Available with a Lightbend Platform subscription, Lightbend Console provides deep insights and observability for Cloudflow applications. It helps you verify that your application looks as you expect—​with the correct streamlets and the proper connections, each using the desired schema. In the Console, you can watch your application run, check on key performance indicators, such as latency and throughput, and observe the health of each streamlet and the monitors computed on them.

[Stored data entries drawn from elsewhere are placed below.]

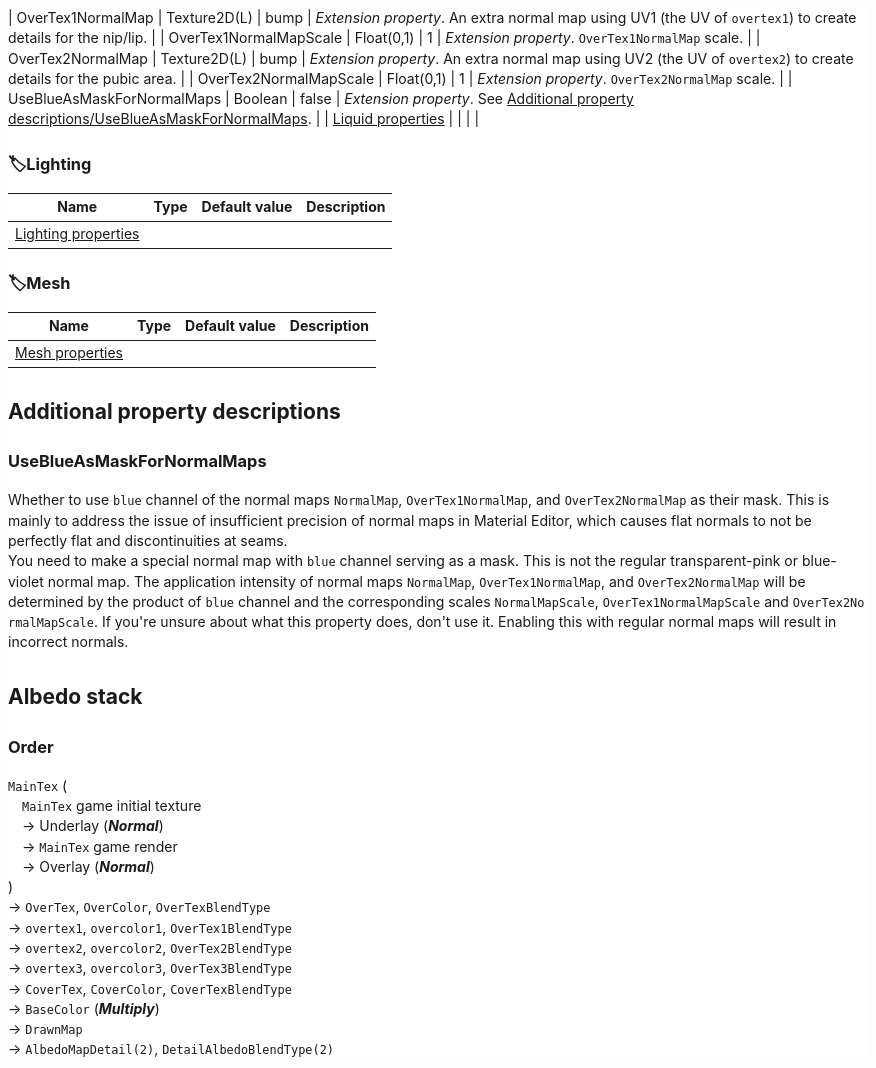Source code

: | OverTex1NormalMap                         | Texture2D(L)  | bump          | *Extension property*. An extra normal map using UV1 (the UV of `overtex1`) to create details for the nip/lip.                                                                                           |
| OverTex1NormalMapScale                    | Float(0,1)    | 1             | *Extension property*. `OverTex1NormalMap` scale.                                                                                                                                                        |
| OverTex2NormalMap                         | Texture2D(L)  | bump          | *Extension property*. An extra normal map using UV2 (the UV of `overtex2`) to create details for the pubic area.                                                                                        |
| OverTex2NormalMapScale                    | Float(0,1)    | 1             | *Extension property*. `OverTex2NormalMap` scale.                                                                                                                                                        |
| UseBlueAsMaskForNormalMaps                | Boolean       | false         | *Extension property*. See [Additional property descriptions/UseBlueAsMaskForNormalMaps](#useblueasmaskfornormalmaps).                                                                                   |
| [Liquid properties](liquid_properties.md) |               |               |                                                                                                                                                                                                         |

### 🏷️Lighting
| Name                                          | Type | Default value | Description |
| --------------------------------------------- | ---- | ------------- | ----------- |
| [Lighting properties](lighting_properties.md) |      |               |             |

### 🏷️Mesh
| Name                                  | Type | Default value | Description |
| ------------------------------------- | ---- | ------------- | ----------- |
| [Mesh properties](mesh_properties.md) |      |               |             |

## Additional property descriptions
### UseBlueAsMaskForNormalMaps
Whether to use `blue` channel of the normal maps `NormalMap`, `OverTex1NormalMap`, and `OverTex2NormalMap` as their mask. This is mainly to address the issue of insufficient precision of normal maps in Material Editor, which causes flat normals to not be perfectly flat and discontinuities at seams.  
You need to make a special normal map with `blue` channel serving as a mask. This is not the regular transparent-pink or blue-violet normal map. The application intensity of normal maps `NormalMap`, `OverTex1NormalMap`, and `OverTex2NormalMap` will be determined by the product of `blue` channel and the corresponding scales `NormalMapScale`, `OverTex1NormalMapScale` and `OverTex2NormalMapScale`. If you're unsure about what this property does, don't use it. Enabling this with regular normal maps will result in incorrect normals.

## Albedo stack 
### Order
`MainTex` (  
&#x3000;`MainTex` game initial texture  
&#x3000;-> Underlay (***Normal***)  
&#x3000;-> `MainTex` game render  
&#x3000;-> Overlay (***Normal***)  
)   
-> `OverTex`, `OverColor`, `OverTexBlendType`  
-> `overtex1`, `overcolor1`, `OverTex1BlendType`  
-> `overtex2`, `overcolor2`, `OverTex2BlendType`  
-> `overtex3`, `overcolor3`, `OverTex3BlendType`  
-> `CoverTex`, `CoverColor`, `CoverTexBlendType`  
-> `BaseColor` (***Multiply***)  
-> `DrawnMap`  
-> `AlbedoMapDetail(2)`, `DetailAlbedoBlendType(2)`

Before you can use Console, you need to have been completed installing Cloudflow Enterprise components

All Console pages have in-app help. Click the ? icon in the upper right of any panel to display the help. To hide the help overlay, click CLOSE in the upper right.

Lightbend Console views

Lightbend Console provides two main views for monitoring Lightbend-enabled applications: infrastructure and Cloudflow-specific. For Cloudflow, Console includes an page that displays all applications in the cluster. In the Cloudflow Applications view you see a blueprint and streamlet-oriented frame of reference: all information is structured for a higher level perspective on a running pipeline-enabled application: where the main actors are the blueprint, its constituent streamlets, their monitors and metrics. Health at the application level is based on rolling up health at the streamlet level which is based on rolling up health at the monitor level.

Application blueprint
Figure 1. Application blueprint

The infrastructure Cluster Map view is shown below. A Kubernetes-based cluster consists of nodes running pods (you can reach this view by clicking the workload icon within the controls panel in the window upper left). Those pods are organized by the workloads in which they are running. Workloads have monitors running on pods and the health of the workload is based on rolling up the health of its monitors. This infrastructure-based view does not have a high level concept of an application but it does allow you to define or customize monitors for workloads. While this customization is not available directly in the Cloudflow-based view, those monitors do carry over to the Cloudflow perspective.

Cluster map view
Figure 2. Cluster map view

This is the corresponding infrastructure view for the Cloudflow application shown above. Note that there are 11 workloads here (three with two pods each all others with one). But the pipeline view contains eight streamlets. This discrepancy is due to how spark jobs are handled: they each have an executor and driver—​resulting in an additional workload for each spark streamlet—​or three additional workloads here since there are three spark-based streamlets.